(WHAT THE EXERCISE ASKS): Would you return every entry below exactly as written, without its images?

(AVAILABLE DATA):
▶
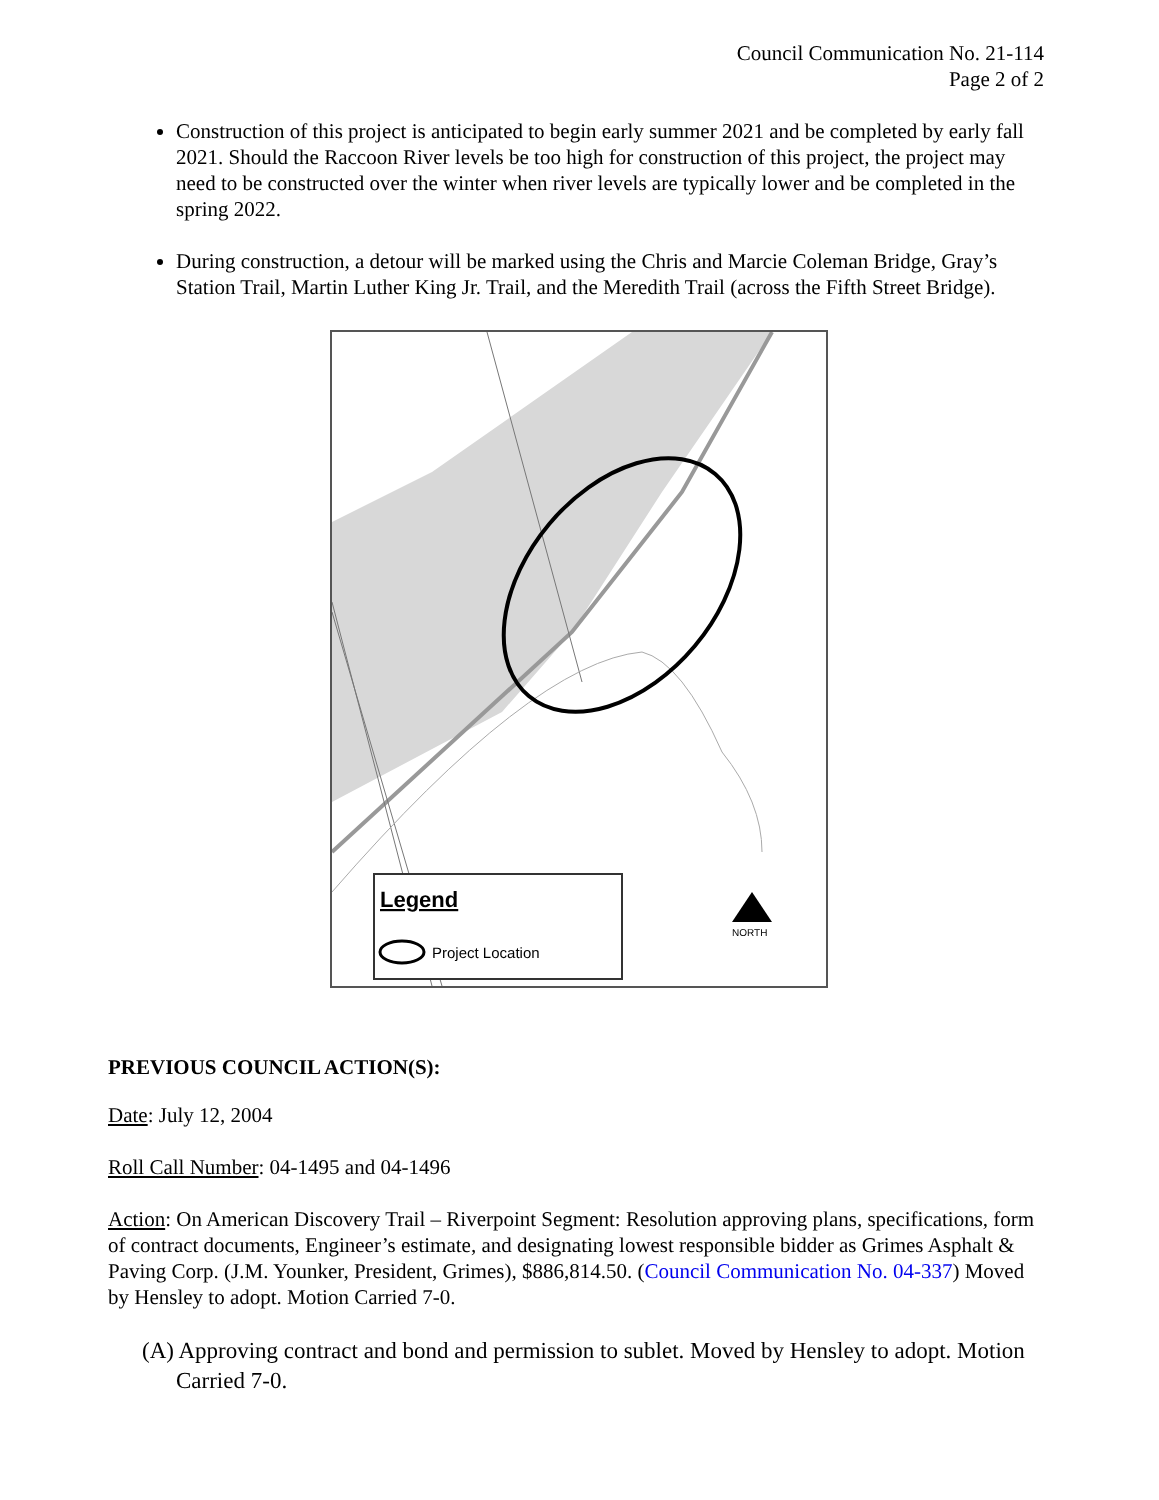Council Communication No. 21-114
Page 2 of 2
Construction of this project is anticipated to begin early summer 2021 and be completed by early fall 2021. Should the Raccoon River levels be too high for construction of this project, the project may need to be constructed over the winter when river levels are typically lower and be completed in the spring 2022.
During construction, a detour will be marked using the Chris and Marcie Coleman Bridge, Gray’s Station Trail, Martin Luther King Jr. Trail, and the Meredith Trail (across the Fifth Street Bridge).
Legend
Project Location
NORTH
PREVIOUS COUNCIL ACTION(S):
Date: July 12, 2004
Roll Call Number: 04-1495 and 04-1496
Action: On American Discovery Trail – Riverpoint Segment: Resolution approving plans, specifications, form of contract documents, Engineer’s estimate, and designating lowest responsible bidder as Grimes Asphalt & Paving Corp. (J.M. Younker, President, Grimes), $886,814.50. (Council Communication No. 04-337) Moved by Hensley to adopt. Motion Carried 7-0.
(A) Approving contract and bond and permission to sublet. Moved by Hensley to adopt. Motion Carried 7-0.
◀
(COMPLETED TASK):
Council Communication No. 21-114
Page 2 of 2
Construction of this project is anticipated to begin early summer 2021 and be completed by early fall 2021. Should the Raccoon River levels be too high for construction of this project, the project may need to be constructed over the winter when river levels are typically lower and be completed in the spring 2022.
During construction, a detour will be marked using the Chris and Marcie Coleman Bridge, Gray’s Station Trail, Martin Luther King Jr. Trail, and the Meredith Trail (across the Fifth Street Bridge).
Legend
Project Location
NORTH
PREVIOUS COUNCIL ACTION(S):
Date: July 12, 2004
Roll Call Number: 04-1495 and 04-1496
Action: On American Discovery Trail – Riverpoint Segment: Resolution approving plans, specifications, form of contract documents, Engineer’s estimate, and designating lowest responsible bidder as Grimes Asphalt & Paving Corp. (J.M. Younker, President, Grimes), $886,814.50. (Council Communication No. 04-337) Moved by Hensley to adopt. Motion Carried 7-0.
(A) Approving contract and bond and permission to sublet. Moved by Hensley to adopt. Motion Carried 7-0.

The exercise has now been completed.